GIVEN DATA >>
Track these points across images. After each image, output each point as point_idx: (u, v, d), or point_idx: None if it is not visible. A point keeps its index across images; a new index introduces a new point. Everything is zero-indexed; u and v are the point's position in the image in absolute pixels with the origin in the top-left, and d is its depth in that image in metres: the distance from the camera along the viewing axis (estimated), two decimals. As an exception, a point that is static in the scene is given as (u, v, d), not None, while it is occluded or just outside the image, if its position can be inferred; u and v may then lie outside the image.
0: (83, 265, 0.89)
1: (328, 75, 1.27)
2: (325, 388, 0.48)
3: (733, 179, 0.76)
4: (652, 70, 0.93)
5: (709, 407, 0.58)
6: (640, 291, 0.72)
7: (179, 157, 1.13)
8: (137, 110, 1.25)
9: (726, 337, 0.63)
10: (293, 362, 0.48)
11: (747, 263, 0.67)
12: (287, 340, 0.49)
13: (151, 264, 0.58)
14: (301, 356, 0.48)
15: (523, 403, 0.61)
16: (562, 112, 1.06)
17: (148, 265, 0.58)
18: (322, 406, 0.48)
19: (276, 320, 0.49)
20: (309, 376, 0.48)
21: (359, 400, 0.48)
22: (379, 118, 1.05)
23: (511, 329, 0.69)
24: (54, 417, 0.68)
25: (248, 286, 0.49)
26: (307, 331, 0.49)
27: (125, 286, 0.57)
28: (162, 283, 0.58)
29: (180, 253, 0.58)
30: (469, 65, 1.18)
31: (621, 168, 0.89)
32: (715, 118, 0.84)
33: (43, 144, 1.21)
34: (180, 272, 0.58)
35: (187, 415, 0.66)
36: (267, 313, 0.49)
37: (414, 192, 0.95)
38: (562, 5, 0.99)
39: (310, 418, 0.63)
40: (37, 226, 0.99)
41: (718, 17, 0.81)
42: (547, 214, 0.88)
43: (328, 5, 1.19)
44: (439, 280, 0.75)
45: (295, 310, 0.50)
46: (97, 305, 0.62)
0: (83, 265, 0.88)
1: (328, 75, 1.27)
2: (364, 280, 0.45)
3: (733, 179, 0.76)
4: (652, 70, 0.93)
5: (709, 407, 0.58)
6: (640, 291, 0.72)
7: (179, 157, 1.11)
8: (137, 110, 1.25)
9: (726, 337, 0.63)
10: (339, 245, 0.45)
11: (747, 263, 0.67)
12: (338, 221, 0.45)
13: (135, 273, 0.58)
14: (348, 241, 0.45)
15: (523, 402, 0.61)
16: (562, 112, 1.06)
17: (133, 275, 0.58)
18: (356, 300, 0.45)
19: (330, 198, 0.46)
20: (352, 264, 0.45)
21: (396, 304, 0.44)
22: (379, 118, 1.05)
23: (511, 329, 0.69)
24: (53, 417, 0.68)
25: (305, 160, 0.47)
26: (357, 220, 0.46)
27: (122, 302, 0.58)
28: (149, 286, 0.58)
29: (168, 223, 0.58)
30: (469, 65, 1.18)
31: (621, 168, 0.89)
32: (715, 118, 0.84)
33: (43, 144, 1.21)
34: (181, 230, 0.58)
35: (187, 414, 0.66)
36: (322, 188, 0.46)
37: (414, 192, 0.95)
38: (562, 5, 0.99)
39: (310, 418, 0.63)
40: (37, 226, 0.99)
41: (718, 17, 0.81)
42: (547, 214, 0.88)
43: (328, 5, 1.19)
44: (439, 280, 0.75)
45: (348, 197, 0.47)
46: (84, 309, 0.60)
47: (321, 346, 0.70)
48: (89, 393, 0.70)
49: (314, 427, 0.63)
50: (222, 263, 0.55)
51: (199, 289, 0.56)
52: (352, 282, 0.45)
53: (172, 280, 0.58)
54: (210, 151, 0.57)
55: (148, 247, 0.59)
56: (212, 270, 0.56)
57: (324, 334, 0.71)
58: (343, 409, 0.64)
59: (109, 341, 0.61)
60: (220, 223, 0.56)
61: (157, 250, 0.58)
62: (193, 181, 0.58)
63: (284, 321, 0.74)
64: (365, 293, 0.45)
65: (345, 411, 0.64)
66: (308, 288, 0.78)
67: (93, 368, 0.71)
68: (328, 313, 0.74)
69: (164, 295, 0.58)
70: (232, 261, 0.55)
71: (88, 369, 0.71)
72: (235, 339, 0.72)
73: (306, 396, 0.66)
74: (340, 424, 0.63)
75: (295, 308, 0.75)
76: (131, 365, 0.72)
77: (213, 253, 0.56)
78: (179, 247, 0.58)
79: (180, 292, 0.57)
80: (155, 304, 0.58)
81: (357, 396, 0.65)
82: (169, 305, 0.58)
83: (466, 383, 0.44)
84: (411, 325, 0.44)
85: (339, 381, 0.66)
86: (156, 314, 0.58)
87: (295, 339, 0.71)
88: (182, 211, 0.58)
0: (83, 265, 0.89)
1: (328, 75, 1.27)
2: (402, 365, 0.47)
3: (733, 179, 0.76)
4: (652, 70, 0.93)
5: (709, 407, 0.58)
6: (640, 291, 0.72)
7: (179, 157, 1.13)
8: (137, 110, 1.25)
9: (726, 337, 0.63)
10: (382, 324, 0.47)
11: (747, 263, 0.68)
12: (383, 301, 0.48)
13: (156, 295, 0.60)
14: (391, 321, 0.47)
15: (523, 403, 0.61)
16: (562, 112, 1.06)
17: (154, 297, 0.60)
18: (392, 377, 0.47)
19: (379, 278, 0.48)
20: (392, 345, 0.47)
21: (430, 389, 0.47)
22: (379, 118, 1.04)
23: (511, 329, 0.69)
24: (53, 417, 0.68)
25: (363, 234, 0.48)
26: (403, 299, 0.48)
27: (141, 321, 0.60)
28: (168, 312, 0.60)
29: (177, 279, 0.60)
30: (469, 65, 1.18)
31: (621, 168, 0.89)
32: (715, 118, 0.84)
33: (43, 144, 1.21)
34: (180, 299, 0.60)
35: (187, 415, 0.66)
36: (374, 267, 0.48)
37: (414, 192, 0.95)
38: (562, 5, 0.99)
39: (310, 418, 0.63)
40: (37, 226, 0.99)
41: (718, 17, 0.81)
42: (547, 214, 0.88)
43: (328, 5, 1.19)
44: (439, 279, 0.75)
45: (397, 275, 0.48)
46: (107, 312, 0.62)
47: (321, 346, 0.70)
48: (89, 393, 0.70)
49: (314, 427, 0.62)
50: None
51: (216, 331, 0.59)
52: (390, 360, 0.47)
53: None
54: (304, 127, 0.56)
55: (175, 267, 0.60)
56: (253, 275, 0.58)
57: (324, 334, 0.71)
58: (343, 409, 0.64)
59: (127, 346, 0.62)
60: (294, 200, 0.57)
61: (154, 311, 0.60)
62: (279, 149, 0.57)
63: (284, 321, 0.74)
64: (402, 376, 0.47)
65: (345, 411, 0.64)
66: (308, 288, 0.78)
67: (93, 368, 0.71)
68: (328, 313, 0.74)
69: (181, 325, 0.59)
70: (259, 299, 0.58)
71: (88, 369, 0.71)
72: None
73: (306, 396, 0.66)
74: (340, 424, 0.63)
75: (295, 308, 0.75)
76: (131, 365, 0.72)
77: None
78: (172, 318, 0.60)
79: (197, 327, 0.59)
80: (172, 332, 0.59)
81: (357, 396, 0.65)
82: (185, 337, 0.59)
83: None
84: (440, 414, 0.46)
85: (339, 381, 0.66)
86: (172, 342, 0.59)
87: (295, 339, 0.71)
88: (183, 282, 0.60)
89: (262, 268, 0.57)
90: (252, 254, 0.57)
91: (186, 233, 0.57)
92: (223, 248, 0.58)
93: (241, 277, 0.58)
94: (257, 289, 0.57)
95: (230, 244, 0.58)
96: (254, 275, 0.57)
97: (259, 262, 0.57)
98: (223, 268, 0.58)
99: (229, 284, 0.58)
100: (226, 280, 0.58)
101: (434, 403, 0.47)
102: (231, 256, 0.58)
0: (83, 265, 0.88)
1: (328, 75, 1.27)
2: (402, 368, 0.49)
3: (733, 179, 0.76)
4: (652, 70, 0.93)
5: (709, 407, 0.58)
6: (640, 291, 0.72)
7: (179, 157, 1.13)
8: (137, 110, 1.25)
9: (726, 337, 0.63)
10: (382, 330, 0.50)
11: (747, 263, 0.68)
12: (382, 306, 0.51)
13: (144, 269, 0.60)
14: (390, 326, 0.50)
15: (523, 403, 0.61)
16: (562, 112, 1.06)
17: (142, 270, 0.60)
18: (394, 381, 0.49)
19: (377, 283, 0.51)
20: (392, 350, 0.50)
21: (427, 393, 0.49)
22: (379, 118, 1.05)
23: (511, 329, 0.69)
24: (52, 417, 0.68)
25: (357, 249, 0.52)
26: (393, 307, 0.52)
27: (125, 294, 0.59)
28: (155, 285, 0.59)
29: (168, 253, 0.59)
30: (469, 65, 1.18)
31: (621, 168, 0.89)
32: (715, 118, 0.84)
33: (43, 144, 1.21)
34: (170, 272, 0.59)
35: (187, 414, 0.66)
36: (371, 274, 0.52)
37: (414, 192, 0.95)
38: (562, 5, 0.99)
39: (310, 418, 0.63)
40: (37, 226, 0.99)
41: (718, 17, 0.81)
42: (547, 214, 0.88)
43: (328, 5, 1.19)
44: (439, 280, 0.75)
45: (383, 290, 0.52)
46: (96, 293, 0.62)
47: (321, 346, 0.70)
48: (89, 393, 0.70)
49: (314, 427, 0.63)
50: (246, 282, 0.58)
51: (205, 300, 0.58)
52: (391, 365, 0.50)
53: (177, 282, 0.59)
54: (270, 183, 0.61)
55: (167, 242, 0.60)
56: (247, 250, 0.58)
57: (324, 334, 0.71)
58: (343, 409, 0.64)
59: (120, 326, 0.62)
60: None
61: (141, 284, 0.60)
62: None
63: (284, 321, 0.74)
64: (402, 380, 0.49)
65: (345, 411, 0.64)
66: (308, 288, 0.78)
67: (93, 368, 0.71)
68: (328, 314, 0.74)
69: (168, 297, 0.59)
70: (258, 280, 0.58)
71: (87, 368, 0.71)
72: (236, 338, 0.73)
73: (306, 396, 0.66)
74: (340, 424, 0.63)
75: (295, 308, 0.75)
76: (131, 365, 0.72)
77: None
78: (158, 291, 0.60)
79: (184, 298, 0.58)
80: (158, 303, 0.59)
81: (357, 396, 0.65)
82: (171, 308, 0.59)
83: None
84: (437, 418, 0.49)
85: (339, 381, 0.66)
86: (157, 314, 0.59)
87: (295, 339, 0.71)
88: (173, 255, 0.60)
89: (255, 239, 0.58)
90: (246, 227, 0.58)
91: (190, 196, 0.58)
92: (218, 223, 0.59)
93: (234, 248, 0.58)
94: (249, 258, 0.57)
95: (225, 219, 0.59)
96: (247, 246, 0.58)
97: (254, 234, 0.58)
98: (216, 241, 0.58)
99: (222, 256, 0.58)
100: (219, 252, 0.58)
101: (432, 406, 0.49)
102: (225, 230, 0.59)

ABOUT THIS EXERCISE >>
Look above for the line holding "97: (259, 262, 0.57)". Print it and every line after it, exactly, through the line holding "101: (434, 403, 0.47)".

OUTPUT BELOW >>
97: (259, 262, 0.57)
98: (223, 268, 0.58)
99: (229, 284, 0.58)
100: (226, 280, 0.58)
101: (434, 403, 0.47)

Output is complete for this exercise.